Is there any fine solution to this? Seems everyone is stuck at this hell once in life.

prashantprabhakar on 31 May 2018

Also experiencing this issue (On Windows + SSD (!)). Has there been made any progress on finding the cause of this issue?

Daz0k on 12 Jun 2018

Related to https://github.com/ethereum/go-ethereum/issues/16825 with temp solution

Atrides on 12 Jun 2018

It seems, that problem can be caused by memory corruption - in my case after tuning RAM to more conservative settings and resyncing from scratch, everything finally started working fine

mcgravier on 12 Jun 2018

@mcgravier what was your reasoning behind your conclusion it was caused by memory corruption?
Could you also explain what you exactly changed "tuning RAM to more conservative settings".
Might help me and others

mathieumagalhaes on 4 Jul 2018

@mathieumagalhaes

I have PC with Ryzen 7 processor and 3200mhz memory. However this particular processor is guaranteed to work with 2666mhz memory - everything beyond is considered an overclocking and may not be stable. Running memtest for 24h - it reported memory errors - so I've reduced memory clock from 3200mhz to 2666mhz and all issues disappeared - I can now run Geth node for extensive amount of time without getting the issue

mcgravier on 4 Jul 2018

I have this same issue with GCP. I have tried firewall settings (allowing UDP and TCP traffic), rebooting, changing RAM/CPUs, etc. I believe memory corruption would be unlikely, since I assume GCP gives me different hardware every time I reboot and/or change the amount of memory allocated to my VM.

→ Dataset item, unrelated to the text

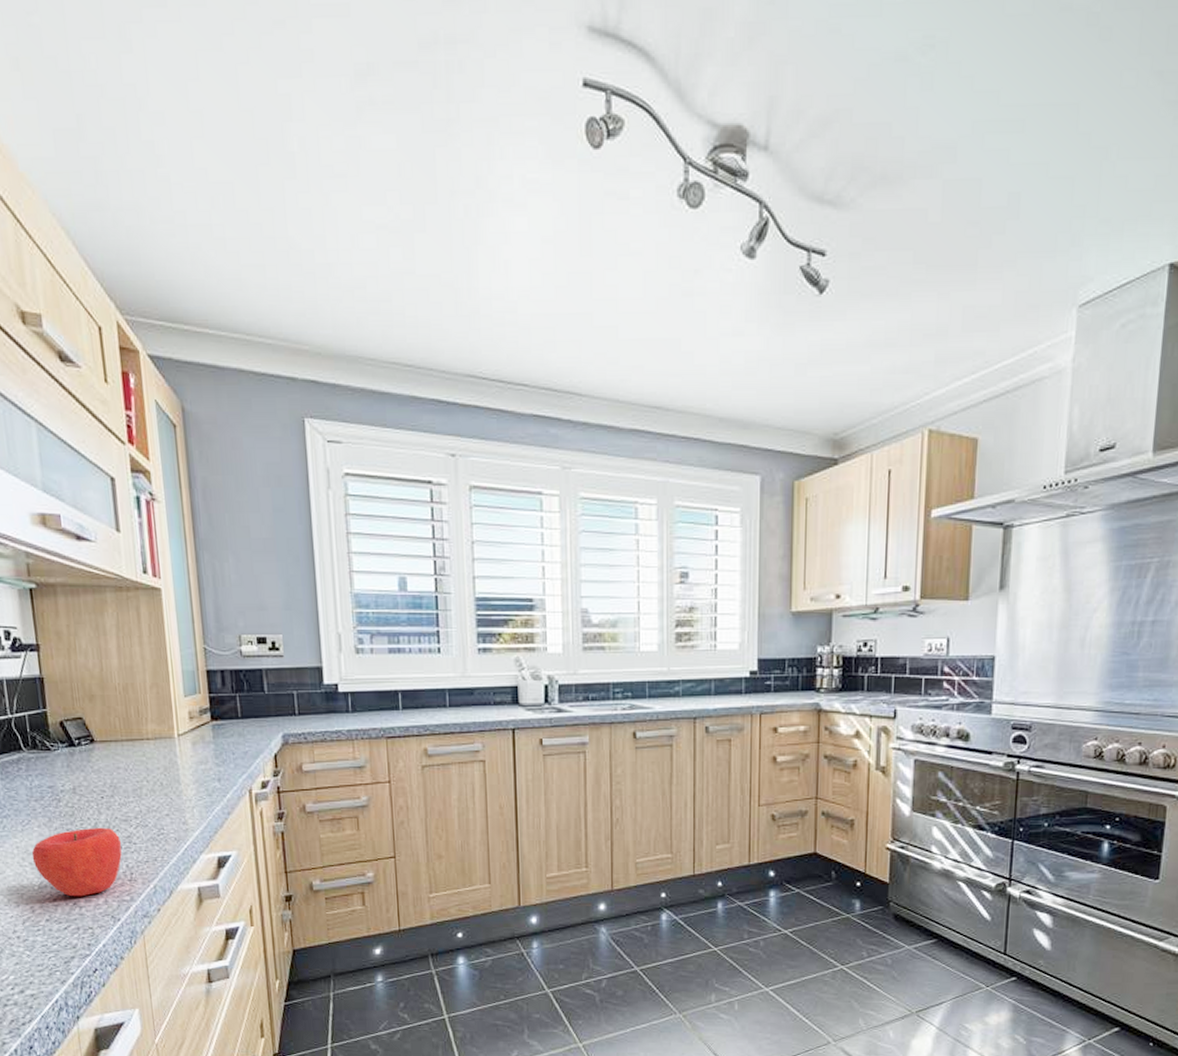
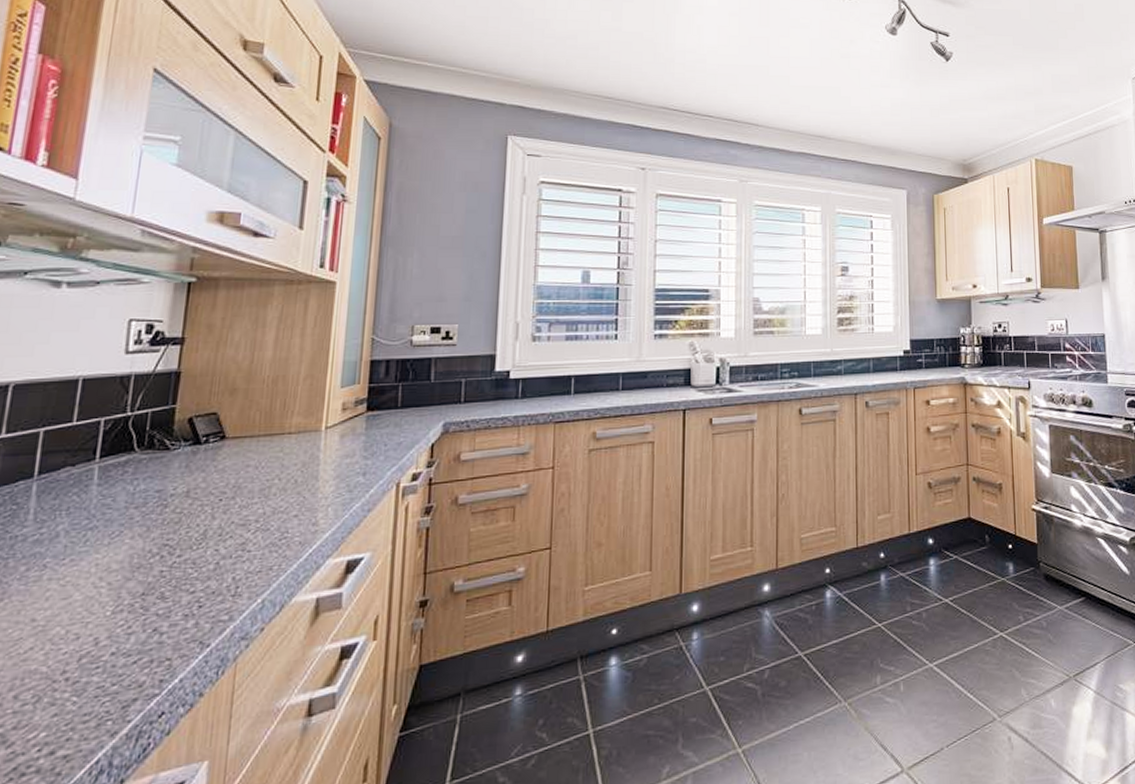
apple: present [31,827,122,897] -> none [112,534,233,622]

Has anyone looked into firewall TCP session timeouts? I am wondering if there are some common firewall settings (could be on ether local firewall, or peer firewall) that cause connections to be dropped if they are inactive for a certain length of time (10 minutes on GCP), and whether it is possible that Geth would run into that in the course of normal operations. I am currently testing my theory on GCP by changing keepalive settings, but given the intermittent nature of this issue it seems like it would be difficult to be sure I am on the right track. I am wondering if anyone else has looked into this.

bbeeley on 8 Jul 2018

Sorry, closing this because the report isn't actionable. There is no single bug in geth that causes sync failures. We are aware that sync may sometimes fail for networking reasons.